Re: [galaxy-dev] Job handler keeps crashing

21 Jan 2013

      I had a close look at the code in

galaxy-dist / lib / galaxy / jobs / handler.py
galaxy-dist / lib / galaxy / jobs / runners / drmaa.py

and found that stopping "deleted" and "deleted_new" seems to be normal
routine for the job handler. Could not find any exception that caused the
shutdown.

I do notice in the galaxy-dist on bitbucket, there is one commit with
comment "Fix shutdown on python >= 2.6.2 by calling setDaemon when creating
threads (these are still...", it seems to be relevant?
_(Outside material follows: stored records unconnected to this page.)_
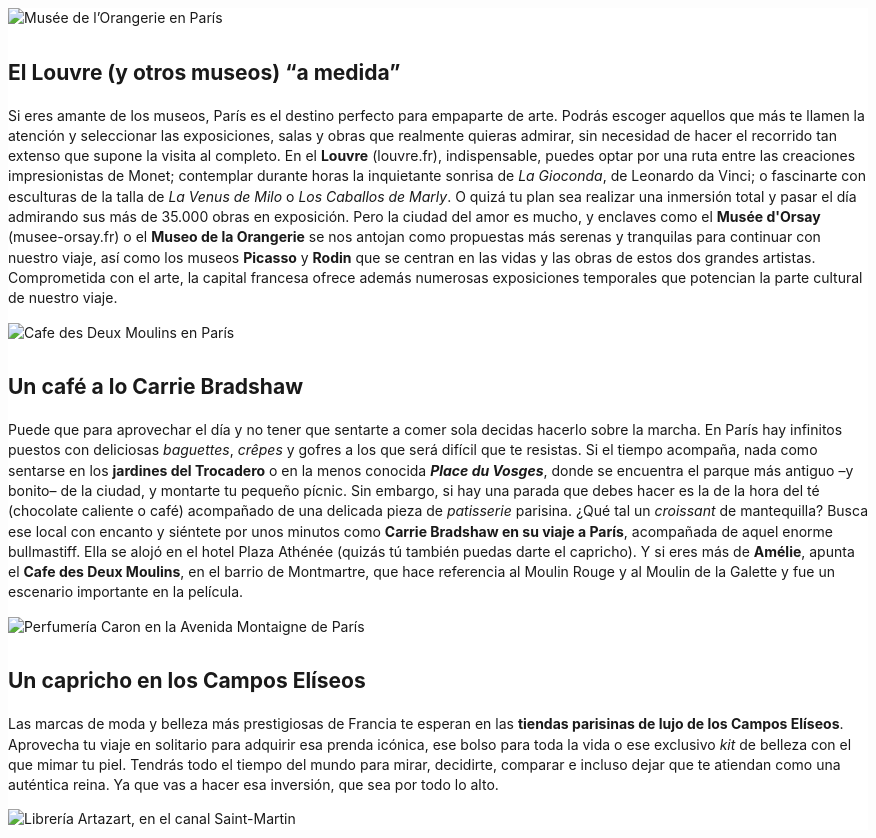 ![Musée de l’Orangerie en París](https://fotos.etheriamagazine.com/2019/04/paris-museo-orangerie.jpg "Musée de l’Orangerie. © Daniel Thierry/ Paris Tourist Office")

## El Louvre (y otros museos) “a medida”

Si eres amante de los museos, París es el destino perfecto para empaparte de arte. 
Podrás escoger aquellos que más te llamen la atención y seleccionar las exposiciones, 
salas y obras que realmente quieras admirar, sin necesidad de hacer el recorrido tan 
extenso que supone la visita al completo. En el **Louvre** (louvre.fr), indispensable, 
puedes optar por una ruta entre las creaciones impresionistas de Monet; contemplar 
durante horas la inquietante sonrisa de _La Gioconda_, de Leonardo da Vinci; o 
fascinarte con esculturas de la talla de _La Venus de Milo_ o _Los Caballos de Marly_. O 
quizá tu plan sea realizar una inmersión total y pasar el día admirando sus más de 
35.000 obras en exposición. Pero la ciudad del amor es mucho, y enclaves como el **Musée 
d'Orsay** (musee-orsay.fr) o el **Museo de la Orangerie** se nos antojan como propuestas 
más serenas y tranquilas para continuar con nuestro viaje, así como los museos 
**Picasso** y **Rodin** que se centran en las vidas y las obras de estos dos grandes 
artistas. Comprometida con el arte, la capital francesa ofrece además numerosas 
exposiciones temporales que potencian la parte cultural de nuestro viaje. 

![Cafe des Deux Moulins en París](https://fotos.etheriamagazine.com/2019/04/Viaje-paris-Cafe-des-Deux-Moulins.jpg "Café des Deux Moulins. © David Lefranc/ Paris Tourist")

## Un café a lo Carrie Bradshaw

Puede que para aprovechar el día y no tener que sentarte a comer sola decidas hacerlo 
sobre la marcha. En París hay infinitos puestos con deliciosas _baguettes_, _crêpes_ y 
gofres a los que será difícil que te resistas. Si el tiempo acompaña, nada como sentarse 
en los **jardines del Trocadero** o en la menos conocida **_Place du Vosges_**, donde se 
encuentra el parque más antiguo –y bonito– de la ciudad, y montarte tu pequeño pícnic. 
Sin embargo, si hay una parada que debes hacer es la de la hora del té (chocolate 
caliente o café) acompañado de una delicada pieza de _patisserie_ parisina. ¿Qué tal un 
_croissant_ de mantequilla? Busca ese local con encanto y siéntete por unos minutos como 
**Carrie Bradshaw en su viaje a París**, acompañada de aquel enorme bullmastiff. Ella se 
alojó en el hotel Plaza Athénée (quizás tú también puedas darte el capricho). Y si eres 
más de **Amélie**, apunta el **Cafe des Deux Moulins**, en el barrio de Montmartre, que 
hace referencia al Moulin Rouge y al Moulin de la Galette y fue un escenario importante 
en la película. 

![Perfumería Caron en la Avenida Montaigne de París](https://fotos.etheriamagazine.com/2019/04/compras-paris-campos-eliseos.jpg "Perfumería Caron en la Avenida Montaigne. © Stéphanie Rivoal/ Paris Tourist Office")

## Un capricho en los Campos Elíseos

Las marcas de moda y belleza más prestigiosas de Francia te esperan en las **tiendas 
parisinas de lujo de los Campos Elíseos**. Aprovecha tu viaje en solitario para adquirir 
esa prenda icónica, ese bolso para toda la vida o ese exclusivo _kit_ de belleza con el 
que mimar tu piel. Tendrás todo el tiempo del mundo para mirar, decidirte, comparar e 
incluso dejar que te atiendan como una auténtica reina. Ya que vas a hacer esa 
inversión, que sea por todo lo alto. 

![Librería Artazart, en el canal Saint-Martin](https://fotos.etheriamagazine.com/2019/04/viaje-paris-libreria-artazar.jpg "Librería Artazart, en el canal Saint-Martin. © Jacques Lebar/ Paris Tourist Office")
I will do the update to 11 Jan release and see if it fixes the issue.

D

On Fri, Jan 18, 2013 at 4:03 PM, Derrick Lin <klin938@gmail.com> wrote:
...
Hi guys,
We have updated our galaxy to 20 Dec 2012 release. Recently we found that
some submitted jobs could not start (stay gray forever).
We found that it was caused by the job manager sent jobs to a handler
(handler0) whose python process crashed and died.
From the handler log we found the last messages right before the crash:
galaxy.jobs.handler DEBUG 2013-01-18 15:00:34,481 Stopping job 3032:
galaxy.jobs.handler DEBUG 2013-01-18 15:00:34,481 stopping job 3032 in
drmaa runner
We restarted the galaxy, handler0 is up for few seconds then died again
with the same error messages except the job number moved to the next one.
We observed that the jobs it was trying to stop are all previous jobs
whose status is either "deleted" or "deleted_new".
We have never seen this in the past, so wondering if there is bugs in the
new release?
Cheers,
Derrick